Four-term Republican Rep. Patrick Meehan had already decided to not seek re-election this fall. In a resignation letter submitted Friday, he said that within 30 days, he will repay the government $39,000 he used from his House office account as a severance payment to help settle the woman’s allegations against him.
“I did not want to leave with any question of violating the trust of taxpayers,” Meehan wrote.
Meehan, first elected in 2010, said his decision was in the best interest of constituents and would spare his staff and taxpayers the “rigors” and expense of an investigation by the House Ethics Committee.
House Speaker Paul Ryan, R-Wis., called for an Ethics panel investigation of Meehan after The New York Times reported on the accusations against him in January. In his letter Friday, Meehan said he believed the investigation would have absolved him.

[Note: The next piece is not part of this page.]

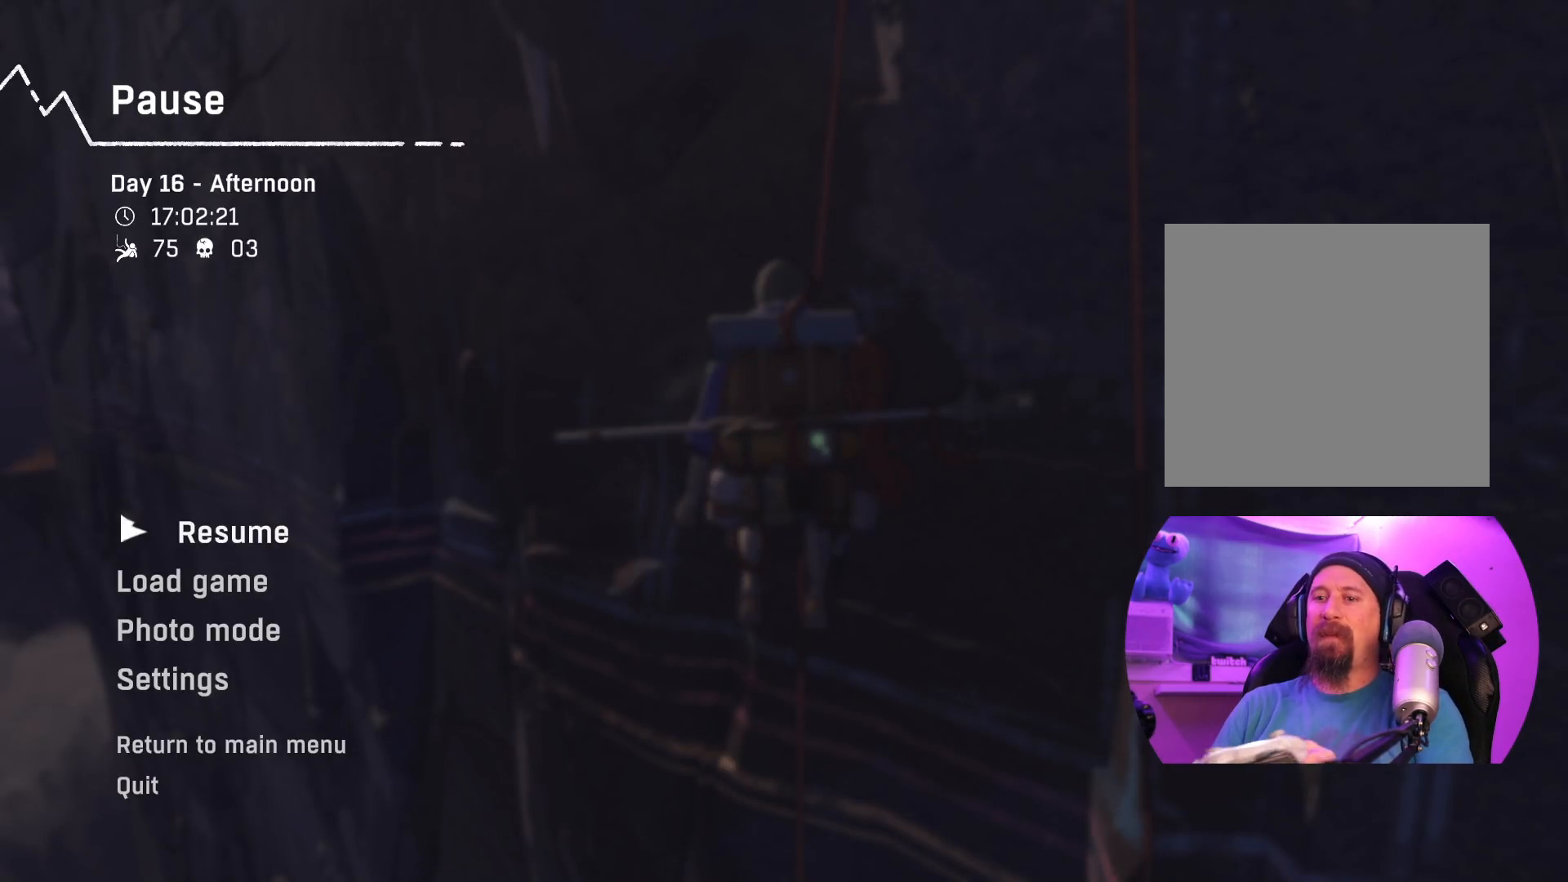
{"buttons": [], "left_stick": "center", "right_stick": "center", "events": []}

“I recognize that there are constituents who are disappointed in the manner in which I handled the situation that lead to my decision not to seek re-election and wish I had done better by them,” Meehan wrote.
The lawmaker’s early departure, which essentially ends the Ethics Committee’s look at the situation, prompted criticism from an attorney for the accuser.
“I’m disgusted that he has chosen to take the coward’s way out. Our client participated in the ethics probe expecting that justice would be served. That will not happen,” lawyer Debra Katz tweeted.
Meehan’s retirement has left his open seat from Philadelphia’s suburbs as a toss-up in this November’s elections, in which Democrats are hoping to capture House control. With Meehan’s early resignation, Pennsylvania Gov. Tom Wolf now has 10 days to set a special election at least 60 days out. His office said Friday that Wolf had yet to make a decision on a date.
The married Meehan, 62, described the woman as a “soul mate” and said he developed strong feelings for her, but always kept the relationship professional. He said he became upset when he learned the woman, who worked for him for seven years, was involved with someone else.
The woman’s lawyer said the allegations were a “serious sexual harassment claim.” The Times reported that she had lodged her complaint last summer with Congress’ Office of Compliance after Meehan became hostile toward her and she left the job.
Meehan said he followed the advice of House lawyers and Ethics Committee guidance in agreeing to the payment. However, the settlement had been kept secret, and Meehan’s office had long refused to answer repeated questions about how much taxpayer money Meehan paid out in it.
The scandal was a nail in Meehan’s political coffin. Since 2011, Meehan’s district had been badly contorted and criticized as being among the nation’s most gerrymandered. Democrat Hillary Clinton narrowly won it in the 2016 presidential election, and a court-ordered redrawing of districts put Meehan’s home in a newly drawn district that heavily favors a Democrat.